> _WHAT THE EXERCISE ASKS_
Look through the entries below and report every line that has "wrist".

> _SOURCE DATA_

########

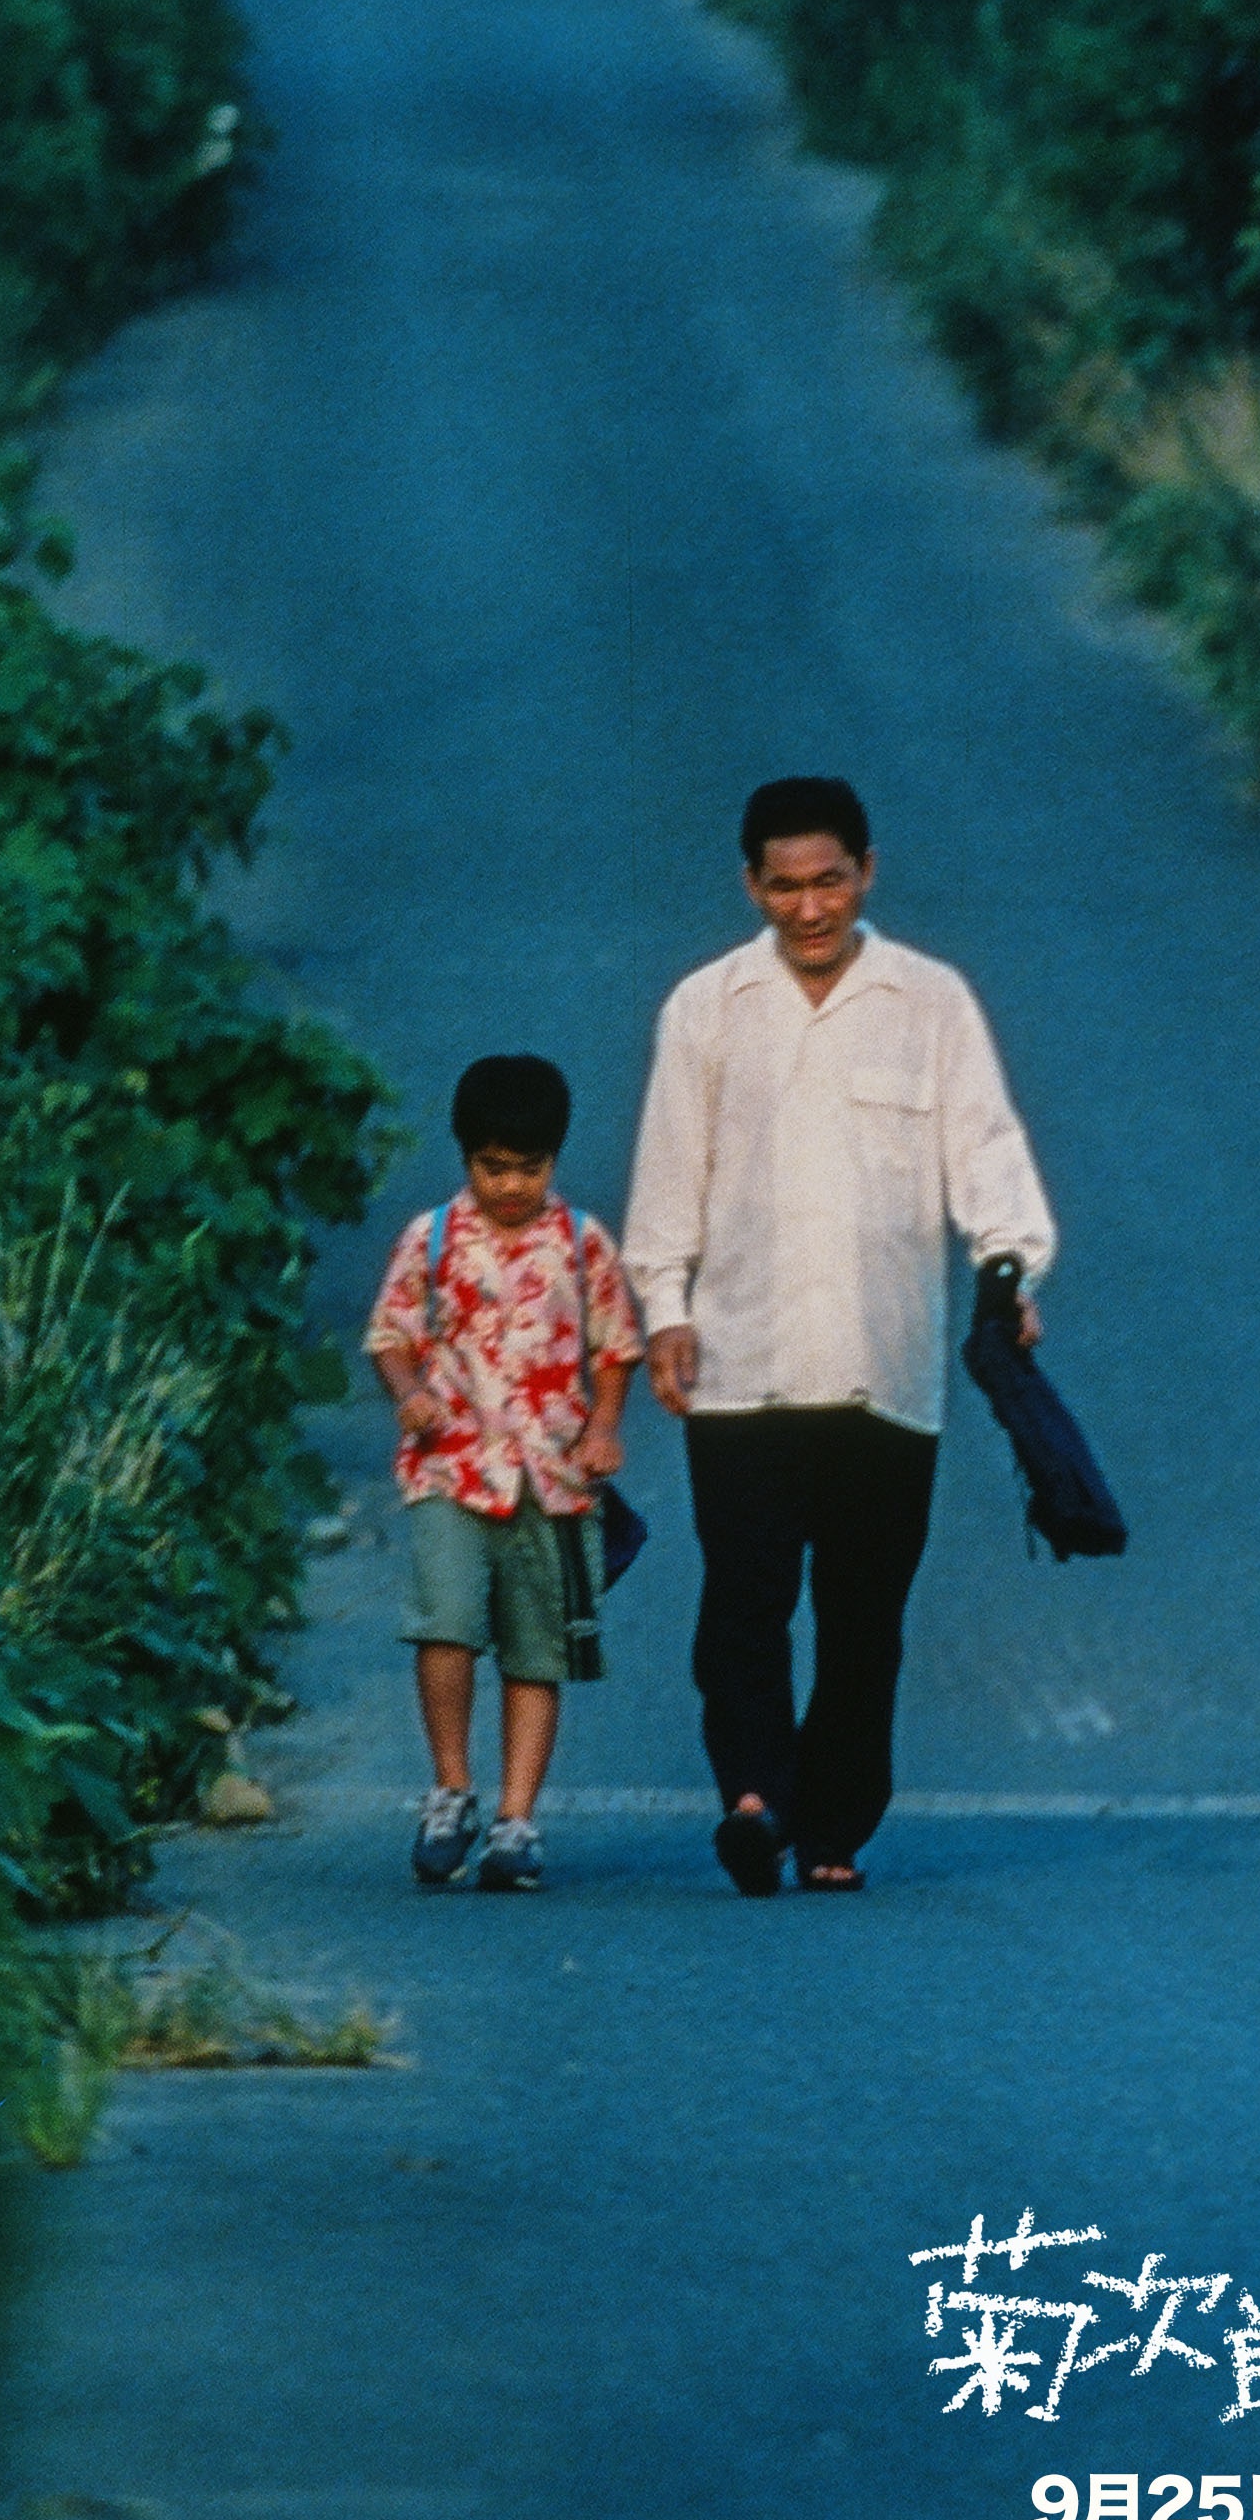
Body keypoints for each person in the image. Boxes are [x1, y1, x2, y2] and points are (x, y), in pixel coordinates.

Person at [624, 776, 1056, 1897]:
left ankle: (832, 1824)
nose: (807, 908)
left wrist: (1008, 1267)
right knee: (744, 1601)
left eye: (827, 881)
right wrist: (664, 1309)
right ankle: (754, 1796)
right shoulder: (705, 1007)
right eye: (783, 886)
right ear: (749, 885)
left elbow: (987, 1155)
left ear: (866, 871)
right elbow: (670, 1173)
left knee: (863, 1617)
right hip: (738, 1362)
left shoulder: (930, 1002)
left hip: (884, 1369)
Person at [366, 1054, 642, 1893]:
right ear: (465, 1158)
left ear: (554, 1160)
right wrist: (410, 1390)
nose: (512, 1185)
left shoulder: (581, 1241)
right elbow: (390, 1333)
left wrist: (602, 1426)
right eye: (494, 1167)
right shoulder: (434, 1238)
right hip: (452, 1464)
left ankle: (518, 1819)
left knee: (537, 1649)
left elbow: (615, 1345)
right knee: (445, 1625)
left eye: (529, 1168)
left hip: (551, 1480)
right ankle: (451, 1788)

########

> _ANSWER TO THIS TASK_
left wrist: (1008, 1267)
right wrist: (664, 1309)
right wrist: (410, 1390)
left wrist: (602, 1426)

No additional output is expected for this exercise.